Já estava pressentindo a chegada da Serena já há algum tempo, mesmo que ainda houvesse bastante prazo para a data “pouco provável”. Sentia medo e estava insegura com todas as mudanças que viriam a acontecer. Fui buscar o Mario no consultório do nosso médico acunpunturista. O médico aproveitou para me colocar uma agulha bem no meio da cabeça, para que, segundo ele, “eu aceitasse o que viesse a acontecer”. Trabalhei muito essa questão durante a gestação: “lache-prise”, aceitar as coisas como elas são.
Senti que ela estava chegando. Nesse mesmo dia, fui levar o Mario até um castelo, cerca de uma hora de Paris, onde ele daria um curso durante dois dias. Já era tarde da noite e chovia, fiquei insegura de voltar por aquela estrada sozinha com o Rudà, e acabamos passando a noite com o Mario nesse lugar lindo e estranho. Não consegui dormir, pois ficava imaginando o que faria se o bebê decidisse chegar. Não gostaria que ela nascesse naquele ambiente formal. Acordamos cedo, e como estava chovendo, não havia muito o que fazer ali. Achei melhor voltar logo pra casa, pois precisava descansar.
Foi difícil chegar em nosso bairro, pois havia greve de taxistas e todas as entradas da cidade estavam bloqueadas. Passei mais de duas horas dentro do carro, e não via a hora de me deitar.
Quando por fim cheguei em casa, uma surpresa nada agradável. Na véspera, havia deixado a minha chave de casa com a amiga da minha irmã, que passava alguns dias com a gente. o combinado era que se ela saísse, deixasse antes a chave.

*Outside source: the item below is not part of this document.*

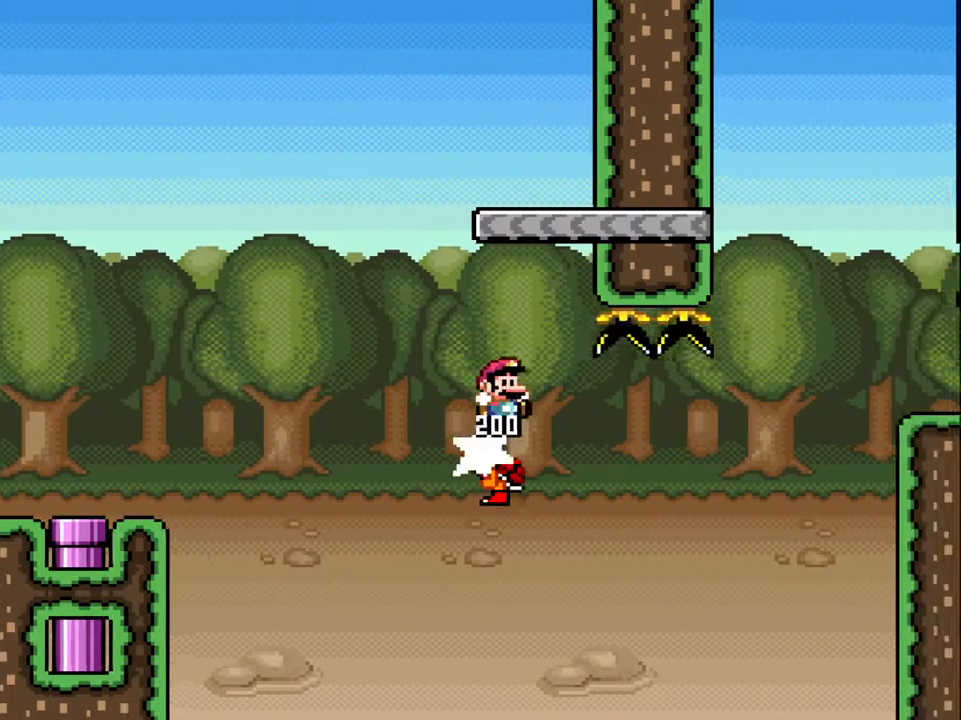
{"buttons": ["Y"], "events": [[17, "DPAD_RIGHT", "up"], [33, "DPAD_LEFT", "down"], [250, "DPAD_LEFT", "up"], [333, "DPAD_RIGHT", "down"], [417, "B", "up"], [417, "DPAD_RIGHT", "up"]]}
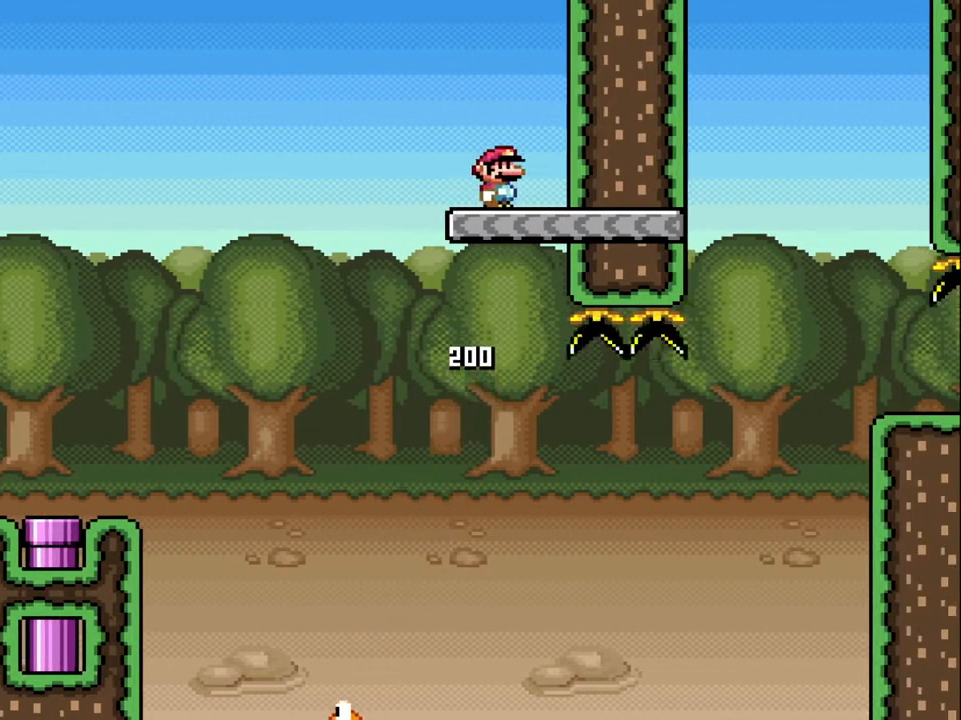
{"buttons": ["Y"], "events": []}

Não foi isso que aconteceu, e por prudência ela resolveu levar a chave consigo. Fiquei perplexa! Não tinha como encontrá-la e a outra chave estava a quilômetros dali.
Respirei fundo, liguei para uma amiga que morava perto, ela não atendeu. Indignada, fui com o Ruda até um parque fechado para que ele se distraísse e eu pudesse repousar um pouco. Sentia uma forte ardência na região do púbis e um peso muito grande na parte baixa do ventre. Percebi que minha filha tinha encaixado. Aproveitei a chance de estar fora de casa, para comprar uma bola suíça e uma barra de musculação, objetos que poderiam me auxiliar durante o trabalho de parto.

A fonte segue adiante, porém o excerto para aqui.